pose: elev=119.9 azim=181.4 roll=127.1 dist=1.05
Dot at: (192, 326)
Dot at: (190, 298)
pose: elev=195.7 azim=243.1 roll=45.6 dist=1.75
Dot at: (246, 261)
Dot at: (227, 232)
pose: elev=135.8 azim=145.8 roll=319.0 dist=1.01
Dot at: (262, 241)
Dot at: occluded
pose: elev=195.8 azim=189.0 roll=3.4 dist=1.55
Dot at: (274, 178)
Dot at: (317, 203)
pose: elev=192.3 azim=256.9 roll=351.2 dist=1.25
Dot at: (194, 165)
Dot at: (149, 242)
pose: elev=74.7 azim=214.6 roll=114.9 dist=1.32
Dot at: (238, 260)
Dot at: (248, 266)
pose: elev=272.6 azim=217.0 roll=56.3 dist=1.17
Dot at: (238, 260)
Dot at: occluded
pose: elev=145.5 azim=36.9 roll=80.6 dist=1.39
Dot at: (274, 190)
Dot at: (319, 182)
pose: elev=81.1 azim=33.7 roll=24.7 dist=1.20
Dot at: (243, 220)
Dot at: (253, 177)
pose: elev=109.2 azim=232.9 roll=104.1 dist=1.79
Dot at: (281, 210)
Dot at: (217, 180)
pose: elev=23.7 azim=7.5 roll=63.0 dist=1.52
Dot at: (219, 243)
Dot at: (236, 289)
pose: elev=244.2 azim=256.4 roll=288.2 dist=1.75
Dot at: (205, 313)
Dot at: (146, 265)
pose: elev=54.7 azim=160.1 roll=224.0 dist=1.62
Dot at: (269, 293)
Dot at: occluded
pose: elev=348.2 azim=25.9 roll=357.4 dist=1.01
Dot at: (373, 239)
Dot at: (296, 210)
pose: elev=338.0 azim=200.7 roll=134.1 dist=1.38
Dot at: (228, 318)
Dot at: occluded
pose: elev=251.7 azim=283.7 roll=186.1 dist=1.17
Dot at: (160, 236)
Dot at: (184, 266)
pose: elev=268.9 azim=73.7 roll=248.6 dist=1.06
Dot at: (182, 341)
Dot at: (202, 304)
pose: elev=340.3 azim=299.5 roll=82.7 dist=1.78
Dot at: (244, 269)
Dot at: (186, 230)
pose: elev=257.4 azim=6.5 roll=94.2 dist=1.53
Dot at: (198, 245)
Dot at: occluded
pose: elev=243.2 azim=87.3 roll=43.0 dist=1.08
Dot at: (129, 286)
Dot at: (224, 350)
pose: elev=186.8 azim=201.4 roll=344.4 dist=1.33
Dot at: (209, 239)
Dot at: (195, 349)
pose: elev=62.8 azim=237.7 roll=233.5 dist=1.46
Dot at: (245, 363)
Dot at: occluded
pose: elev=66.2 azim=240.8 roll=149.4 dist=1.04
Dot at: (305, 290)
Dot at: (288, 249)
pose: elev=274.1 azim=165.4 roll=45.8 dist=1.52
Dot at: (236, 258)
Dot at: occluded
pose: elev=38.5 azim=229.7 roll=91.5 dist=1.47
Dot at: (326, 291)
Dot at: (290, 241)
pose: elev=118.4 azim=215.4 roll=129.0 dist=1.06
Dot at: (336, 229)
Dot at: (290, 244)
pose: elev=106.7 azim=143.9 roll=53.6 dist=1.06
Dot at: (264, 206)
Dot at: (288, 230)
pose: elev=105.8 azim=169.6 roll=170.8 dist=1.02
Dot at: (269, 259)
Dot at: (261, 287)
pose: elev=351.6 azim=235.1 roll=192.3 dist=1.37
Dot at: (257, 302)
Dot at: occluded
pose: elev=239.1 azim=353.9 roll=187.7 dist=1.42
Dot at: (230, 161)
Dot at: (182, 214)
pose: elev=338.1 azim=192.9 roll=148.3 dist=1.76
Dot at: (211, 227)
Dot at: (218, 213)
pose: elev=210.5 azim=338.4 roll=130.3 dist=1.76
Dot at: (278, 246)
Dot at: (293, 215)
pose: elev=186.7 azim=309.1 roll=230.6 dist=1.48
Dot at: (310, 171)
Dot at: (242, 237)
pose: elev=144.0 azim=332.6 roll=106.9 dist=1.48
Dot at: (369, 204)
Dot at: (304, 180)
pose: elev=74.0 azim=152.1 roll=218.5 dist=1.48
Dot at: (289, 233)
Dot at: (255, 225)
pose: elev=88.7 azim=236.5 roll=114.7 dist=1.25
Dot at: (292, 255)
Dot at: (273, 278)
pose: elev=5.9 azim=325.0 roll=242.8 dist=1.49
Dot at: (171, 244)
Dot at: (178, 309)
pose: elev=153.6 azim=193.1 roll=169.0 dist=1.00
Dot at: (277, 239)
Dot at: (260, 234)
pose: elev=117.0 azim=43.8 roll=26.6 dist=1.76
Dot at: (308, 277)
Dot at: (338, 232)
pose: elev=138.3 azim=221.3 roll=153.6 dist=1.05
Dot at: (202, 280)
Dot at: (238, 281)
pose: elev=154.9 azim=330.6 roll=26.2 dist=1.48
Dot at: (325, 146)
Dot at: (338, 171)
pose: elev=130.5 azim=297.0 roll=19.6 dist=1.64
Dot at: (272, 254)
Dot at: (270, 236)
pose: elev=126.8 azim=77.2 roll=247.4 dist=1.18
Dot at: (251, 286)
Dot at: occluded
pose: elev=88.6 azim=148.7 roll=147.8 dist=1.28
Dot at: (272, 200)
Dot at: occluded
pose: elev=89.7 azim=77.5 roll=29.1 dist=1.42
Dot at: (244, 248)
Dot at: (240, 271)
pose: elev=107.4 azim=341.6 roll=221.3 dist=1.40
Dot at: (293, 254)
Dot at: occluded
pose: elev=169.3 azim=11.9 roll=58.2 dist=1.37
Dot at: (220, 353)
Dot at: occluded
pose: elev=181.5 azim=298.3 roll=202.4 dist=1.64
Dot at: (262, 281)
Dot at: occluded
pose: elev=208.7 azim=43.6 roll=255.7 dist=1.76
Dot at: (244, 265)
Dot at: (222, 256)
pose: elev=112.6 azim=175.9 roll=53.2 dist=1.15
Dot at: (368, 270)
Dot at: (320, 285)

##########

Copy out, unchanged, the lines of the items above, starting with the line that contains "pose: elev=5.9 azim=325.0" and continuing through the line that contains "Dot at: (338, 171)".

pose: elev=5.9 azim=325.0 roll=242.8 dist=1.49
Dot at: (171, 244)
Dot at: (178, 309)
pose: elev=153.6 azim=193.1 roll=169.0 dist=1.00
Dot at: (277, 239)
Dot at: (260, 234)
pose: elev=117.0 azim=43.8 roll=26.6 dist=1.76
Dot at: (308, 277)
Dot at: (338, 232)
pose: elev=138.3 azim=221.3 roll=153.6 dist=1.05
Dot at: (202, 280)
Dot at: (238, 281)
pose: elev=154.9 azim=330.6 roll=26.2 dist=1.48
Dot at: (325, 146)
Dot at: (338, 171)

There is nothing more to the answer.